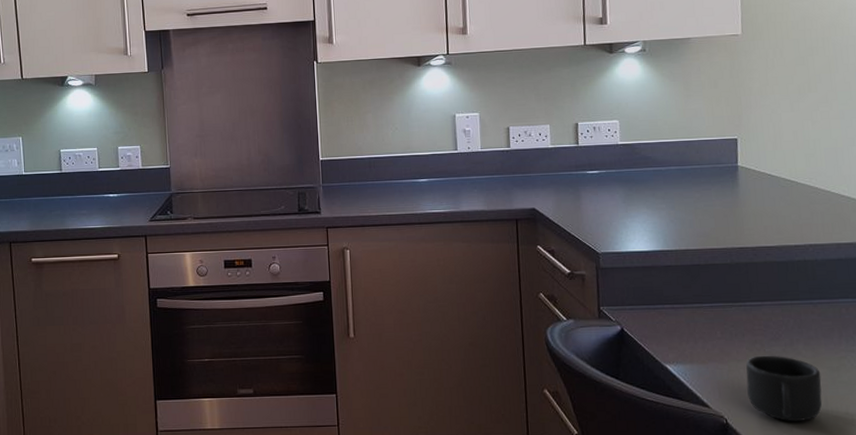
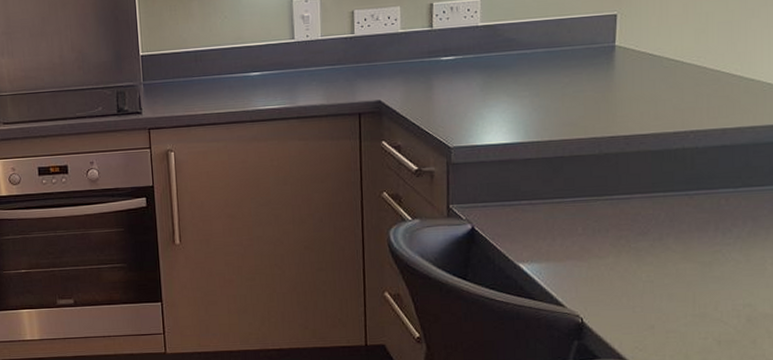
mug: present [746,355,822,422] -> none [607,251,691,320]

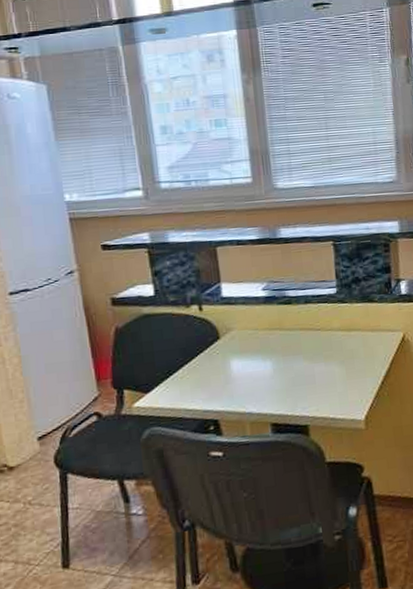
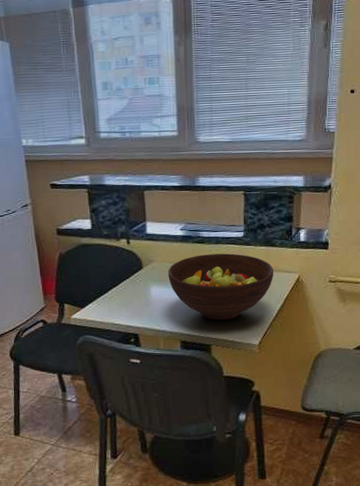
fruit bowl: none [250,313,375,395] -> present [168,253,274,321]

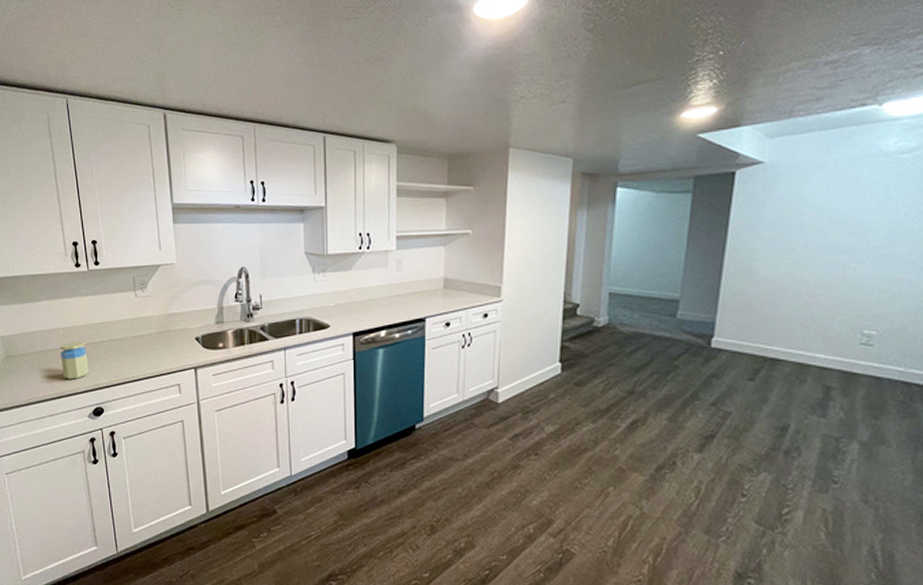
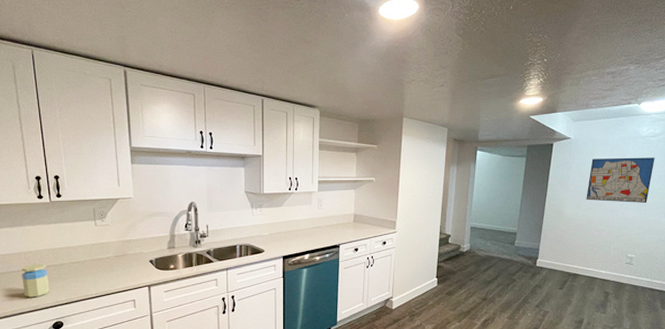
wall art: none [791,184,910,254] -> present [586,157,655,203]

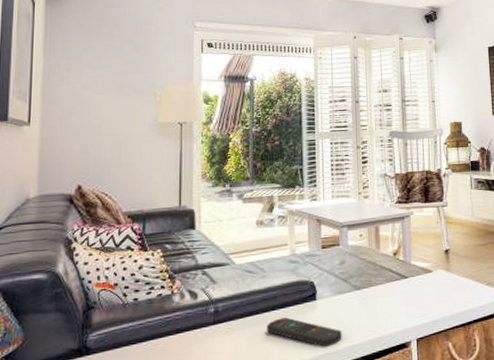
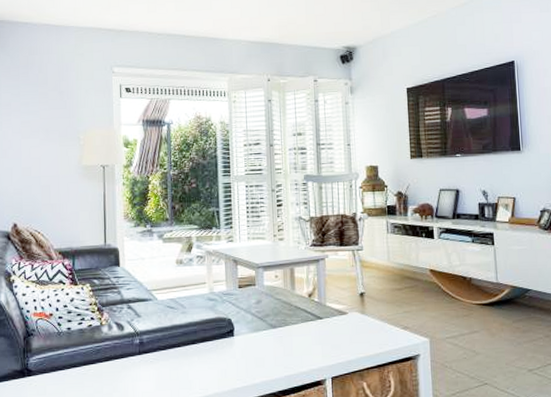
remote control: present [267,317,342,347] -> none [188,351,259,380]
...
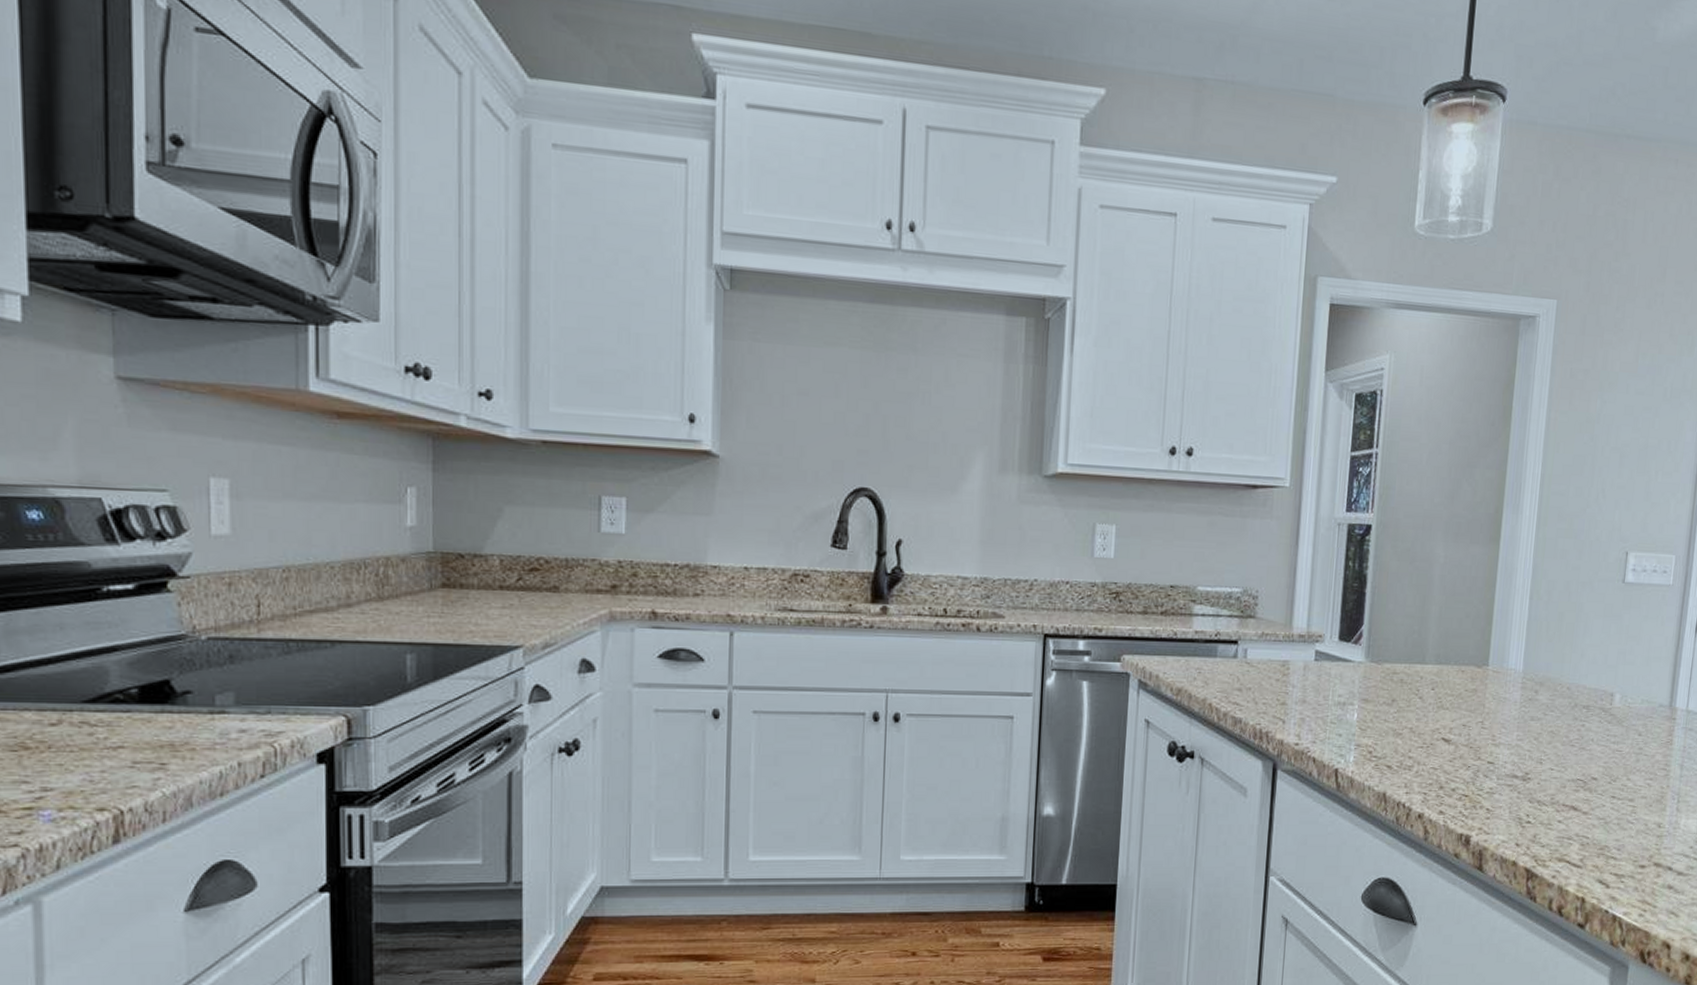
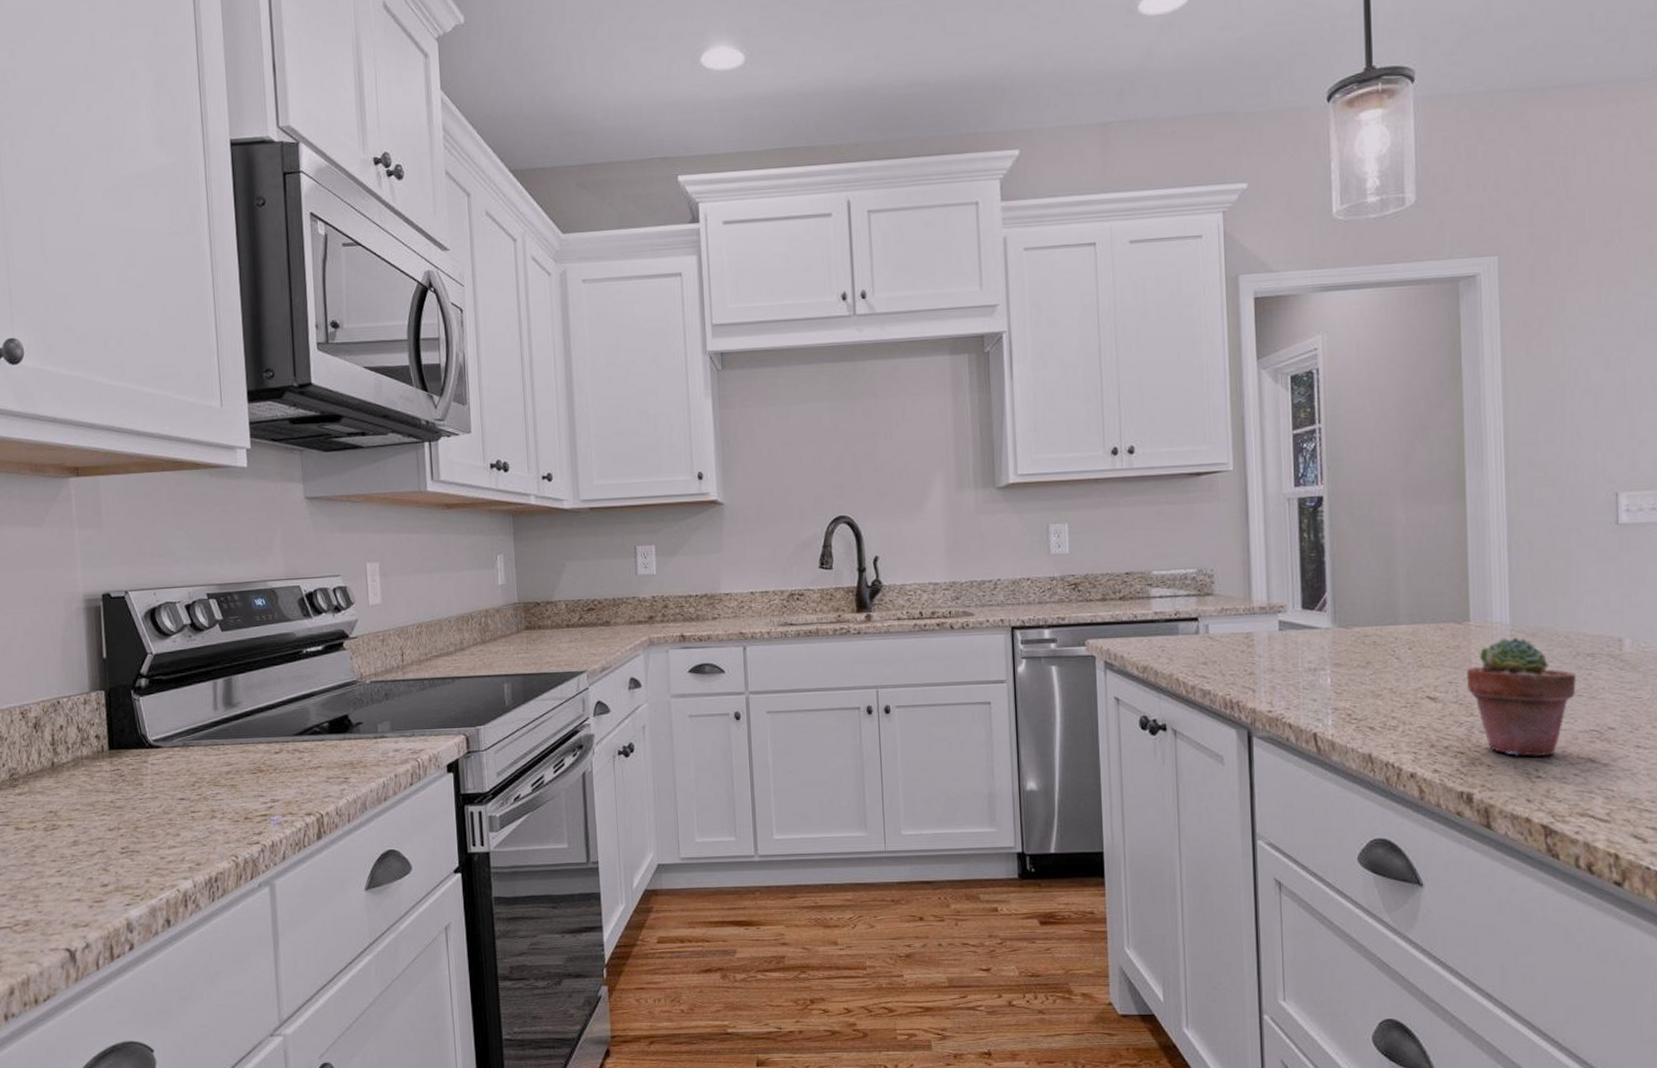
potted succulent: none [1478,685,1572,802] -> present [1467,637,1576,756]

**WHAT THE TASK ASKS**
The answer is the lines of the material above, from the one containing "fruit bowl: none" down to the one containing "remote control: present", given exactly and without images.

**SOLUTION BELOW**
fruit bowl: none [250,313,375,395] -> present [168,253,274,321]

wall art: none [791,184,910,254] -> present [586,157,655,203]

remote control: present [267,317,342,347] -> none [188,351,259,380]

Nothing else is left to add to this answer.